◆ What you need to do ◆
What lines of the data hold the string "moved"? Copy them all.

☆ ☆ ☆ ☆ ☆ ☆ ☆

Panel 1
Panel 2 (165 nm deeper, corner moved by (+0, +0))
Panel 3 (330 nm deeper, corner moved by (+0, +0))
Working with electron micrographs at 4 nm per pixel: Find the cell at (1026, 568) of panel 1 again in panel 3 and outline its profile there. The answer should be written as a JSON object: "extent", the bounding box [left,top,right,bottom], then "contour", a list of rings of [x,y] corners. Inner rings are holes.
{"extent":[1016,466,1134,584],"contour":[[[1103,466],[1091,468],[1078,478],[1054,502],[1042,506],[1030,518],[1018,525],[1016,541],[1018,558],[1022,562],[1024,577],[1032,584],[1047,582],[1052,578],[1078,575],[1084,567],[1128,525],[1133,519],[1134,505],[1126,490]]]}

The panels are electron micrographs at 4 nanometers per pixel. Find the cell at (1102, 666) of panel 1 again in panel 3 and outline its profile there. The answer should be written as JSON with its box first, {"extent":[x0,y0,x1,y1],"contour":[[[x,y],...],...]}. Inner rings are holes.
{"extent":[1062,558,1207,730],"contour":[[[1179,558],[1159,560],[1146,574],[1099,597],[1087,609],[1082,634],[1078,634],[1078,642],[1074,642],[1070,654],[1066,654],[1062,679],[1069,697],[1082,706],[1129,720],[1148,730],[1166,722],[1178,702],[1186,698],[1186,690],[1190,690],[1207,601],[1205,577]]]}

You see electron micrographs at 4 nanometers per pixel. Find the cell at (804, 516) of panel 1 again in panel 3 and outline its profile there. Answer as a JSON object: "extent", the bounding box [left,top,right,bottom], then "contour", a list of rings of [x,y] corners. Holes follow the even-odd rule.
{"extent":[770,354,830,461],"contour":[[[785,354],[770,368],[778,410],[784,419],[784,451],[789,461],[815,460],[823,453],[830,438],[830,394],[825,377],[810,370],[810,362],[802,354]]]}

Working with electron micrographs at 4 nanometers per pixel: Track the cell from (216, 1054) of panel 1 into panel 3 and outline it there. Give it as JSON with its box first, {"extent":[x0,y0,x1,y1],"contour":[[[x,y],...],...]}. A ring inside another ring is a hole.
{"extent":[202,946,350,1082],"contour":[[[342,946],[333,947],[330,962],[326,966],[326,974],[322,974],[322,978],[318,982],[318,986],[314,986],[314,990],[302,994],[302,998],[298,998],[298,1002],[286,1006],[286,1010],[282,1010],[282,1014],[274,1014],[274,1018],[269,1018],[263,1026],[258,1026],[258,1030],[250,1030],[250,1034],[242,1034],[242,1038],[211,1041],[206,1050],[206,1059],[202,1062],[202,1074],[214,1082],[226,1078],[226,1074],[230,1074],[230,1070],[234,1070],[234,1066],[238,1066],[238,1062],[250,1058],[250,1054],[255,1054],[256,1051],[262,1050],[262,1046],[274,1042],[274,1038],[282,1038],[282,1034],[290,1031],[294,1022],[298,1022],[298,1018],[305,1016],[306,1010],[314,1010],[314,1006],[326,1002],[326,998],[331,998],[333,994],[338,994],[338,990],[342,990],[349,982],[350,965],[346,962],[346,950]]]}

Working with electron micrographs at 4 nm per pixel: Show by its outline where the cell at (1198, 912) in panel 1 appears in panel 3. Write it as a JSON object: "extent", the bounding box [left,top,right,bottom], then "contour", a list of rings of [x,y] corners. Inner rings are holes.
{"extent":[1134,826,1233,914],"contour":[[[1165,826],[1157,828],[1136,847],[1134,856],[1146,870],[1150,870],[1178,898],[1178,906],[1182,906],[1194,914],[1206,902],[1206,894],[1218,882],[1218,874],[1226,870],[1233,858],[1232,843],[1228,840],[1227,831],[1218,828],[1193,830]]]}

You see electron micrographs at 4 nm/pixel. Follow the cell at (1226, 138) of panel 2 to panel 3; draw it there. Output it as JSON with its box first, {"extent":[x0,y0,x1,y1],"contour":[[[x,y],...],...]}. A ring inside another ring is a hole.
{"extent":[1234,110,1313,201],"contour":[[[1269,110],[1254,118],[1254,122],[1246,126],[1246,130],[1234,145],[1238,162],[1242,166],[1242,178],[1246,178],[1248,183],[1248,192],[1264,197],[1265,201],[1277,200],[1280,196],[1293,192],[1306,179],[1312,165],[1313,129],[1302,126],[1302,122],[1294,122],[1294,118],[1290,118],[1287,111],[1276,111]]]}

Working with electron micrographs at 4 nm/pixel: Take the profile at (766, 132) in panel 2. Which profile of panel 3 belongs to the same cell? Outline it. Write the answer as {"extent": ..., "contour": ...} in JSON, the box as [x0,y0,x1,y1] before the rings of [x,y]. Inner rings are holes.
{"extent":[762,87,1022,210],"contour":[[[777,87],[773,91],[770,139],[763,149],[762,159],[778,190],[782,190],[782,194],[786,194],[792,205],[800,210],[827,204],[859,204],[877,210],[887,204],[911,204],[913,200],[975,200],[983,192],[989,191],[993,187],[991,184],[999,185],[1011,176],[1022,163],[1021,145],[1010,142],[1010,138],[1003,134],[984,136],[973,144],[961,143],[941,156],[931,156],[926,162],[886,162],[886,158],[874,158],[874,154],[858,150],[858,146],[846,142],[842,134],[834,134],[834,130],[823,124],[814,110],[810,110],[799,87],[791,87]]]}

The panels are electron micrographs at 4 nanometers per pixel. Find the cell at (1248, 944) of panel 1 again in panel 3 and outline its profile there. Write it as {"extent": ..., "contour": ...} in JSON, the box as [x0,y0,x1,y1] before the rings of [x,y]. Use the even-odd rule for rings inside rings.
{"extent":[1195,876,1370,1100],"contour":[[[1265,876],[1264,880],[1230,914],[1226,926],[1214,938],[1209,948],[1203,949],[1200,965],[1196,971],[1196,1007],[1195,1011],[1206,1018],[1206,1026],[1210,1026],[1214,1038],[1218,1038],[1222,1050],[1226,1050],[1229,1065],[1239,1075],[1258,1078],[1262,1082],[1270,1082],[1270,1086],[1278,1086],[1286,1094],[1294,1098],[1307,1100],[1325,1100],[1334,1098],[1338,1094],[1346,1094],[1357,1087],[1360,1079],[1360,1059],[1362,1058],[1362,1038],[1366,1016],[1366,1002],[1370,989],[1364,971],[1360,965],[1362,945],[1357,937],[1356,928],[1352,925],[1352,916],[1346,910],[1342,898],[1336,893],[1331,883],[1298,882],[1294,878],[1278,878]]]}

☆ ☆ ☆ ☆ ☆ ☆ ☆

◆ Answer space ◆
Panel 2 (165 nm deeper, corner moved by (+0, +0))
Panel 3 (330 nm deeper, corner moved by (+0, +0))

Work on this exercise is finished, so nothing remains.